Job item:
Could you report every line from the entries that includes the word "تحتانی"?

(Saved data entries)
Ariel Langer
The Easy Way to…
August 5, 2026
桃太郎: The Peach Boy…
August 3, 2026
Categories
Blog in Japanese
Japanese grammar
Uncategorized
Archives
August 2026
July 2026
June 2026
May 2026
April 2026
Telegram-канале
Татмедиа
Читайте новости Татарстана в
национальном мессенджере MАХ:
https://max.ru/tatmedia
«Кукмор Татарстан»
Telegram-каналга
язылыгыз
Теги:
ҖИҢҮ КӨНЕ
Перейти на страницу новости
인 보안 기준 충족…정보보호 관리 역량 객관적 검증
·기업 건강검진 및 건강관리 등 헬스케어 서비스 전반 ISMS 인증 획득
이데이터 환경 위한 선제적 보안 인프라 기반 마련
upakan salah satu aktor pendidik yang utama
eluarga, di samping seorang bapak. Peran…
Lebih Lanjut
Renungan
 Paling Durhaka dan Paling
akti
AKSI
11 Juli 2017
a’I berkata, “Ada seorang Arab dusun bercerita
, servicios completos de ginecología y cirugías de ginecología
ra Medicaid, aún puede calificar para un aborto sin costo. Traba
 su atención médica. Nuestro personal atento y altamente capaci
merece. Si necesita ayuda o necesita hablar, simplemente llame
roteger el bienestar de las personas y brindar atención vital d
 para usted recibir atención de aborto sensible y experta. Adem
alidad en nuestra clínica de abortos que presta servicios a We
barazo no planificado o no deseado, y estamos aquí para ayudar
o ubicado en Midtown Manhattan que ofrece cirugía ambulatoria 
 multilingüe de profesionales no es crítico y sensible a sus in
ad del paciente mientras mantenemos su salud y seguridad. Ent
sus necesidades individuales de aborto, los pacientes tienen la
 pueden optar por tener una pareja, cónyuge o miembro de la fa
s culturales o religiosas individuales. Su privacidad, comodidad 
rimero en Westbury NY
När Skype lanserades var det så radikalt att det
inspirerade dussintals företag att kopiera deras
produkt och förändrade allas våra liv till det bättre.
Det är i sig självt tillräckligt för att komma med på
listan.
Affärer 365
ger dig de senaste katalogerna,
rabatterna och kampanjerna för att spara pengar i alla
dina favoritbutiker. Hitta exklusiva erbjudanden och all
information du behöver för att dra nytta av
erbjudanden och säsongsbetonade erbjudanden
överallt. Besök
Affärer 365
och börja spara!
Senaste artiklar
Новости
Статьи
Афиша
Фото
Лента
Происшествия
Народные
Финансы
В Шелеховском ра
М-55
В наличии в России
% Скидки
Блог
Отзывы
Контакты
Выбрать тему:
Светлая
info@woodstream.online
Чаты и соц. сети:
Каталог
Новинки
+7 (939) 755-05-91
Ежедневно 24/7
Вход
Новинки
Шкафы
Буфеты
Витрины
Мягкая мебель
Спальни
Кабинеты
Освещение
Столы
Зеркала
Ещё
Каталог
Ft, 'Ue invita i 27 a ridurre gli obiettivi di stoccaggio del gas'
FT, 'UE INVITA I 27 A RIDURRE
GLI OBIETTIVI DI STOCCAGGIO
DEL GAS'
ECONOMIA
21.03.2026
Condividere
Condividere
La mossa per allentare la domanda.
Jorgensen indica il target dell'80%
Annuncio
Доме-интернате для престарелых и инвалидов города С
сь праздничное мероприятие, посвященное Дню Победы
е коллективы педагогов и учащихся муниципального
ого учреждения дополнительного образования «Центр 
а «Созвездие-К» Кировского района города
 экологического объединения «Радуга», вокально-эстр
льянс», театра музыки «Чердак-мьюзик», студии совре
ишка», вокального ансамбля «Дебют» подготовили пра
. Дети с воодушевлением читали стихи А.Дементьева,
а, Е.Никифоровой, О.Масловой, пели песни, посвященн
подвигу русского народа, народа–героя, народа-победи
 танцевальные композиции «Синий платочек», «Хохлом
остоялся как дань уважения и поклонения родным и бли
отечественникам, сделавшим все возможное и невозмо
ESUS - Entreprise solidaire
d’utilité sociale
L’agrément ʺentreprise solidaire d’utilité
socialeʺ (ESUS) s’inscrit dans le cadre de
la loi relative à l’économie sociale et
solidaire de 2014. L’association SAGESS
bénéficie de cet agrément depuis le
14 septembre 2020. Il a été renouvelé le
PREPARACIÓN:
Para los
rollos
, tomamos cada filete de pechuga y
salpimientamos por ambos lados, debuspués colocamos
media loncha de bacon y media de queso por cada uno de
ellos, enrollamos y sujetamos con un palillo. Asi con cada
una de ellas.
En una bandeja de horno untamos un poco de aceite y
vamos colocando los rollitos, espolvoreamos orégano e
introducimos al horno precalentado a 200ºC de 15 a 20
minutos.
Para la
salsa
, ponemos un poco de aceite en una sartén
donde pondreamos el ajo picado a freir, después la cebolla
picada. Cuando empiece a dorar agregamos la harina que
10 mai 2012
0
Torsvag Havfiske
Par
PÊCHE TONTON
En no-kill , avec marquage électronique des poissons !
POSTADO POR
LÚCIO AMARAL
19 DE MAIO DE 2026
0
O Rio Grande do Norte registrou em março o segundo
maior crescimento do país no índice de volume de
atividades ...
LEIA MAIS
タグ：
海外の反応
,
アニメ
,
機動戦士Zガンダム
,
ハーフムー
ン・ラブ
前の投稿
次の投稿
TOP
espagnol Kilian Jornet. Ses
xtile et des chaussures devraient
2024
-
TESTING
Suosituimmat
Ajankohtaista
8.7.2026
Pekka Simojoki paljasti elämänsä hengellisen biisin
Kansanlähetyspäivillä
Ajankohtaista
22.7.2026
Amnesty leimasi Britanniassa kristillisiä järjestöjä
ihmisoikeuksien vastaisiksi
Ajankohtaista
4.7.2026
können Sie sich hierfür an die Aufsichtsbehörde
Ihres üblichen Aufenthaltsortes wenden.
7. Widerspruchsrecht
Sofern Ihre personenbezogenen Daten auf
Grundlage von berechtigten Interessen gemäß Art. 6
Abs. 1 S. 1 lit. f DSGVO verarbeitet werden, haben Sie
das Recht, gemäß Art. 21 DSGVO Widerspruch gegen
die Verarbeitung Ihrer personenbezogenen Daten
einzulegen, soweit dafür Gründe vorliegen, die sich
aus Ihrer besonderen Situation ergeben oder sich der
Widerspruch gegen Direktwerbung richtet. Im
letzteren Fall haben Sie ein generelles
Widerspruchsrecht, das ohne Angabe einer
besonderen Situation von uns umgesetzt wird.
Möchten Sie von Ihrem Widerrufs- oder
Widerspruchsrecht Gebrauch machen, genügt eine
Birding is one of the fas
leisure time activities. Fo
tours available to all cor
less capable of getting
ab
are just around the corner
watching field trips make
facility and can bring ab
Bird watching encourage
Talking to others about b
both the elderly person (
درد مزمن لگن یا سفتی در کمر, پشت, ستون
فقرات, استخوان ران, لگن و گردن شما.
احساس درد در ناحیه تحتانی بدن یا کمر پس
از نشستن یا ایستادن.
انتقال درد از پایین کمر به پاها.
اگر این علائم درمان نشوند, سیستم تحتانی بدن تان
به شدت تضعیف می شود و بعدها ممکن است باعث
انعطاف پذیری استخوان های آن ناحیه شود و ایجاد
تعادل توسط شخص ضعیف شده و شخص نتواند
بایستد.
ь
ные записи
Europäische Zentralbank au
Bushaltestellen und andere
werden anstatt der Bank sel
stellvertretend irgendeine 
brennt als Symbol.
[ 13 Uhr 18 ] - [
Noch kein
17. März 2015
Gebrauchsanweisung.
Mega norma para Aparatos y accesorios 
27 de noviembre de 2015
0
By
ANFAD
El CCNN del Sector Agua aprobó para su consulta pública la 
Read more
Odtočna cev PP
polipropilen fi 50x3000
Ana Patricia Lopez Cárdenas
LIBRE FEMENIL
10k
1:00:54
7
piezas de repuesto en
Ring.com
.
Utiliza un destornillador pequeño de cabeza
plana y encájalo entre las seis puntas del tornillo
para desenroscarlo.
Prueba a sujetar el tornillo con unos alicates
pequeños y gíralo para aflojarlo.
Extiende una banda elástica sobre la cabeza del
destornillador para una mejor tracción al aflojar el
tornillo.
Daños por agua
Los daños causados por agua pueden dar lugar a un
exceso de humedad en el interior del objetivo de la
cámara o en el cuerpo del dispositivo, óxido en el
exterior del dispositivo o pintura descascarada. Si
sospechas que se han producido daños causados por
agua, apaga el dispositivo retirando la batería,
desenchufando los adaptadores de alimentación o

Completed task:
احساس درد در ناحیه تحتانی بدن یا کمر پس
اگر این علائم درمان نشوند, سیستم تحتانی بدن تان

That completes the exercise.